He came out of that cave covered in the remains of his eaten body, and he just kept walking.
The silence was thick.
The stone walls are smooth, as if polished by the tongues of the dead.
And ahead... a ripple.
He felt it as a call.
Deep, low: BUM... BUM... BUM...
And suddenly the air trembled.
Not from magic. From breathing.
It wound through the rocks like a river of black metal.
A giant snake.
Her scales were as hard as obsidian, etched with runes that moved like ants.
The eyes are crimson. Like his.
"Are you the one who ate that elf?"
The voice didn't sound; it crashed into my skull.
Kalen was silent. His heart was racing. His forehead was covered in sweat, and his muscles were instinctively tense.
"You are at war with your nature, wretched man. You are hungry. Let me devour you, or fight me."
"…Shut up," he hissed, his eyes lit with shadow. "No one tells me when to die."
He pulled the Shadow, a half-molten black blade, from his back.
One blow, and the snake's tail swept past, knocking down part of the wall.
The battle began.
He jumped up the walls, leaving bloody fingerprints, and crashed into the scales, tearing them apart as best he could.
The snake responded with magic.
A stream of acidic mana erupted from its mouth, burning the air and reality.
He was burning, his skin was cracking, but he didn't give up.
"GO FORTH AND KILL ME!" he roared, plunging his sword into the creature's eye.
Explosion.
The pieces of the snake scattered like the flesh of a sculpture.
Part of the body was still writhing, spewing black slime.
Kalen fell to his knees, cut and bleeding, but still standing.
"You've become something else..." something inside the tattoo whispered.
He looked at the remains—the black heart of the snake, pulsing in his hand—and absorbed it without speaking.
The monster's magic flowed into him.
A new pattern appeared on his arm, near his shoulder: a spiral, like the coils of a snake.
And somewhere far away, deep in his mind, the Shadow stirred... and smiled.
***
"…How much?!" Kalen froze, his eyes narrowing
In front of him stood the witch Beste, already subdued, silent as a cold glacier.
She just nodded.
"Only twenty-three students out of two hundred... The rest are dead."
Devoured, torn to pieces, and disappeared without a trace.
Kallen clenched his fists. Inside, everything was boiling, and not with horror, not with fear—
out of rage.
"This shit wasn't a test. It was a slaughter..." flashed through my mind.
He took a step forward, and the ground crunched under his feet.
The spiders were all around, seventeen giant shadows, frozen, waiting for orders.
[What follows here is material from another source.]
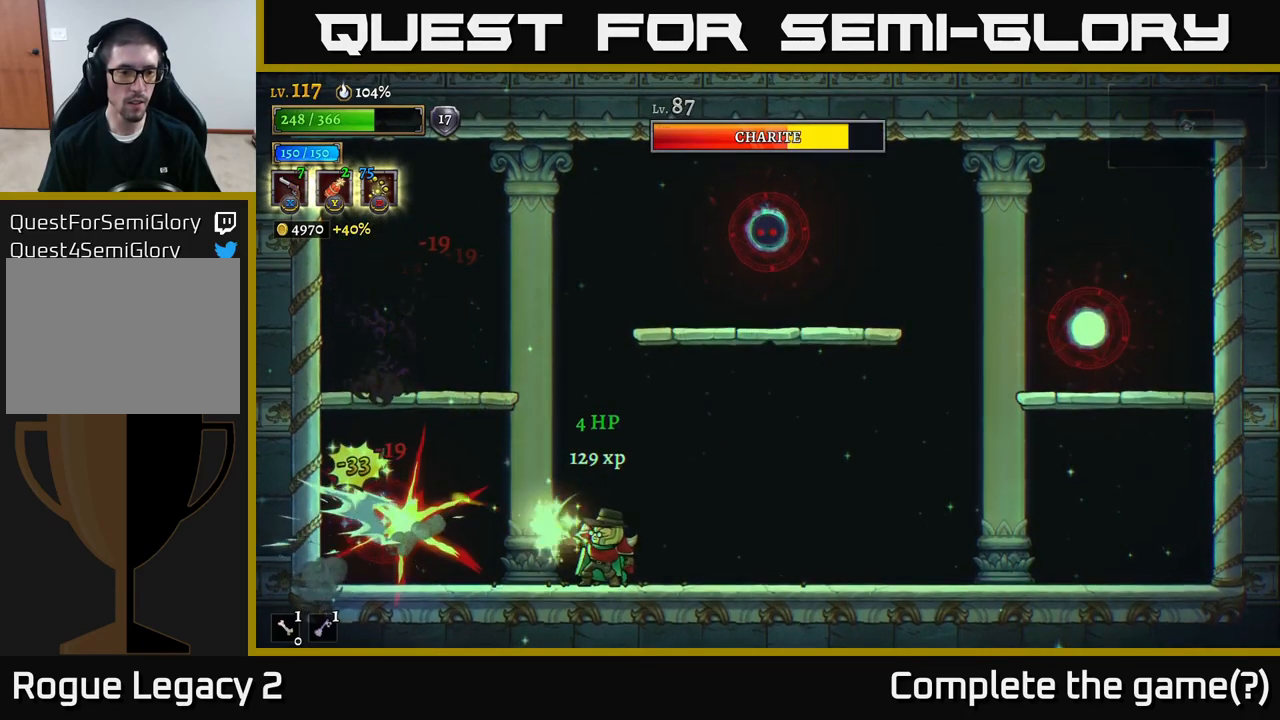
{"buttons": [], "left_stick": "up", "right_stick": "center", "events": [[333, "X", "up"], [500, "left_stick", "up"]]}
"Tirck." Kalen looked up at the spider king.
Let's go on a reconnaissance mission. Everyone.
I want to know what happened here. Who died, where, when, and why.
Thirk, black and silent, bowed his head low. His voice went through the earth:
"It will be done, my king. They will scatter in all directions. We will find the truth."
The shadows began to move.
Hundreds of spider legs, shadowy and viscous, scattered into the depths of the forest, caves, and gorges.
Left alone, Kallen sat down on a rock. His breathing was heavy.
He didn't feel tired; he felt like something wasn't right.
"The inspection shouldn't have ended with such meat. This isn't a battle, it's an extermination."
He closed his eyes.
"You're starting to understand," the voice said, emerging from the tattoo again.
"And you're right. It wasn't an accident. Someone sent the creature. Someone sent death."
"Who the fuck is that?" Kalen hissed. "The Academy? Or the family?"
"First, find those who survived. Compare the footprints. Listen to the conversations. Whoever didn't bleed may have shed blood."
— "And listen to the shadows. They know everything. They will remember everything."
An hour later, one of the spiders returned, its legs trembling.
"We found three of them hiding under an illusion. They didn't have a scratch on them. They didn't fight. They weren't afraid."
Kalen stood up abruptly.
"…So there are rats. And they're nearby."
His eyes flashed red.
He began to make a plan.
"Find them. Quietly. Don't kill anyone until I tell you to. If they're guilty, I'll do it myself."